Synthetic biology is traditionally thought of as repurposing existing or designing new biological parts to do novel things. But in a larger sense, it can be thought of as the ability to create biological systems outside the limitations of pesky things like global and evolutionary time scales. This week marks two really stunning bio accomplishments, each fitting into their own definition of “synthetic”.

Whoa, Jellyman: Cal Tech and Harvard biophysicists announced that they had created a sort of “synthetic jellyfish” this week (pictured above left). By taking thin, carefully designed sheets of silicone and layering rat heart muscle cells over them, they were able to make a bell-shaped living device that pulsed and swam just like the bell of a jellyfish.

Heart muscle cells, or cardiomyocytes, naturally grow together in sheets and will automatically “beat” in a petri dish (with the help of a little calcium). If you provide an outside voltage (like a pacemaker) they will beat in unison! The rat-heart-silicone “medusoid” shape contracted, with the beating cells pulling on the silicone substrate just as a jellyfish’s own muscle cells act on its bell to swim. 

Of course, this isn’t a real jellyfish, but for extra credit you can read Ferris Jabr’s take on what it would actually take to build one.

Byte-size Bio: The other big news this week comes from Stanford and the J. Craig Venter Institute (gracing the cover of Cell this week, above right).
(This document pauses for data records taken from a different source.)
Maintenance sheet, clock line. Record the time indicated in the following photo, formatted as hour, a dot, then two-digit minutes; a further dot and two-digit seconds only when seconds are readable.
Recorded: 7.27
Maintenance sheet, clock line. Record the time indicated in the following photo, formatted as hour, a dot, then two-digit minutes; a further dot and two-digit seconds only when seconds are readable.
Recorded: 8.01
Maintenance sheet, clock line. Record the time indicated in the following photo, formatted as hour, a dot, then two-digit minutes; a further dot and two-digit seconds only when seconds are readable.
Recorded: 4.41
Not content with making the world’s first synthetic organism and synthetic genome (Venter’s ambition knows no bounds), they decided to build a computer model of an entire bacterium. Well, mostly.

They modeled, on a very general scale, the tiny bacterium Mycoplasma genitalium, which only has 525 genes compared to our ~20,000, and all of its internal processes on 128 computers operating for 10 hours. To complete a single cell division, it required half a gigabyte of data. But you have to be careful before you call this a completely “simulated organism”. Normal cells have many, perhaps hundreds, of just different types of genes, and they interact in myriad ways … we have just begun to scratch the surface of those networks. Just look at how complicated even the tiny changes in a cancer cell can be!
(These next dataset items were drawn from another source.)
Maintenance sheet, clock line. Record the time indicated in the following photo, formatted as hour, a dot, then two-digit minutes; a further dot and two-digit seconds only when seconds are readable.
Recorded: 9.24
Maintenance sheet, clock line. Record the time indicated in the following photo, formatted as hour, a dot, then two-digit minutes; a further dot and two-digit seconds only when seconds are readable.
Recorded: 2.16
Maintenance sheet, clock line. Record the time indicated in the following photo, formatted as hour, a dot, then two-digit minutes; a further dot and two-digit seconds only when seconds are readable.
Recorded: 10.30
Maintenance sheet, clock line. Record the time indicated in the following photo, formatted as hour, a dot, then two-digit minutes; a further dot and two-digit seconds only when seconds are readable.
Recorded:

By simplifying their model down to 28 minimal systems, their computer program matched the bacterium’s biology as we know it. But a more “realistic” model is going to be exponentially more complicated. Here’s some collected reactions at Tree of Life. But, still … wow!

Modern biology has done a very good job at describing the function of individual genes and proteins, but our next chapter lies in how these interactions build into systems. The “-omics” era will be one where we map how the thousands of parts that we are made of combine to make us whole.Simulations like this will be at the leading edge of that era. But we have a long way to go … how many computers would it take to model the trillions of cells in the human body?